The Value of the “Unsuccessful” Trial: Why R&D is a Journey, Not a Destination

18th March 2026

Research and Development is rarely a straight line from problem to solution. More often, it is a series of adjustments, observations, and refinements. While a successful trial is the goal, the “unsuccessful” ones often provide the most critical data for a breakthrough.

Recently, we conducted a series of extrusion and pelletizing tests for a carbon-based material. The objective was to transform raw powder into consistent pellets. On paper, the plan was sound, but the material presented several challenges in practice.

During the testing, we encountered persistent issues with die clogging and material clumping. We tried multiple formulations, varying moisture levels from 8% down to dry powder, and swapped between different die geometries. Despite these adjustments, the pellets did not form as expected. In the final stages of the trial, we observed that while the material extruded better at certain temperatures, it still clumped together during the cutting process.

In some contexts, this might be viewed as a failure. In R&D, we see it differently. These results told us exactly where the boundaries of this material lie. We learned that the raw powder’s base moisture—recorded at 17.2%—requires a much more precise balance of added water than initially anticipated. We also identified that specific die designs were prone to clogging with this particular carbon grade, narrowing the search for the right equipment configuration.

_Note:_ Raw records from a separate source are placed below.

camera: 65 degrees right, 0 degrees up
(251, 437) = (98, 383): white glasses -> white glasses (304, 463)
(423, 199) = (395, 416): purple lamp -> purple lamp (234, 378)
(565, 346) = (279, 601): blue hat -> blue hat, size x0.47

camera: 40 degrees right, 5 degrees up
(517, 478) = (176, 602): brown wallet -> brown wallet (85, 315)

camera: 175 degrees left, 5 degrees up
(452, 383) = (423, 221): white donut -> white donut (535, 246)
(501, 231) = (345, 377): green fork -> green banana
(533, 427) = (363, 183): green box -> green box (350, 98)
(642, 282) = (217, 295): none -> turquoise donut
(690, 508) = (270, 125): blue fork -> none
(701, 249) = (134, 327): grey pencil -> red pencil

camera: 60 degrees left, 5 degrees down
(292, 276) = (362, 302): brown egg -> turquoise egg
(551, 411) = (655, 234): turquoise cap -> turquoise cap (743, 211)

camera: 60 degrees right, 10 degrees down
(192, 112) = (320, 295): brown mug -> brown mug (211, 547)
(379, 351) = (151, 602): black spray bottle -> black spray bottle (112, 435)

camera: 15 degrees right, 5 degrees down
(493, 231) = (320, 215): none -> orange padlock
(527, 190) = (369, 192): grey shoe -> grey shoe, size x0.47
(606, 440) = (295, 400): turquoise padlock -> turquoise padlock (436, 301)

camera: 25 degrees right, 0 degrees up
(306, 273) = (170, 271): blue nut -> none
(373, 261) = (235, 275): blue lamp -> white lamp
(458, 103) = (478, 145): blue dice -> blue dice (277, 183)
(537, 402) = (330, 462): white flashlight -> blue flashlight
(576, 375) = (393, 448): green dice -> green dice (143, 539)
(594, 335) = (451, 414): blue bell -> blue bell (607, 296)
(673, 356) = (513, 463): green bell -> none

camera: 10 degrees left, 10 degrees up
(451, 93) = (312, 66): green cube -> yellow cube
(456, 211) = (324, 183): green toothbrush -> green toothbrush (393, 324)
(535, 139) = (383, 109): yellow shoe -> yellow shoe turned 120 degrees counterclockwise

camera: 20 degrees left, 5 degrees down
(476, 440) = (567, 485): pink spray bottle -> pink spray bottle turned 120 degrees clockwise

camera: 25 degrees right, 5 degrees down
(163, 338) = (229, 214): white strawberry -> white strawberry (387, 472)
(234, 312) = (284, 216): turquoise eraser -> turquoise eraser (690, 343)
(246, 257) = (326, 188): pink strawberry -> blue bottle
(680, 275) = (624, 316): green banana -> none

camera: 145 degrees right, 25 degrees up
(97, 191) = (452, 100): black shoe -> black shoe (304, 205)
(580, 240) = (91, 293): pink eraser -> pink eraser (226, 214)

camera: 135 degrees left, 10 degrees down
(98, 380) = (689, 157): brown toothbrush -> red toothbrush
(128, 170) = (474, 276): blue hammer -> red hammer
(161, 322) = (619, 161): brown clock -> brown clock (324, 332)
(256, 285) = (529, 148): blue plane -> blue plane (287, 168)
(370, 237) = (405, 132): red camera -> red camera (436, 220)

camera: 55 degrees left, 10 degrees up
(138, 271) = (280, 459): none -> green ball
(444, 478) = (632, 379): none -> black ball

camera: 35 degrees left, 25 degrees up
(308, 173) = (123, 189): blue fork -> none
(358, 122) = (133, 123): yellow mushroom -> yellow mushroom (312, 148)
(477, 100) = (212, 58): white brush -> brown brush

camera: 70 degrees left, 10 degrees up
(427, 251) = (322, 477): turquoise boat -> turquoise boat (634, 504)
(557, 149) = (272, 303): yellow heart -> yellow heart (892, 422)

Our dedication to customer success means we don’t just provide a report of what didn’t work. We use that data to map out the next steps. For this specific process, we are already looking at how a slight increase in water percentage or a change in thermal management might stabilize the output.

Assisting customers with new processes and opportunities is a journey of trial and error. We remain committed to the process because we know that every clogged die or clumped pellet brings us closer to a reliable, scalable production method. Innovation requires patience and a willingness to learn from the data, even when it isn’t what we hoped to see on day one.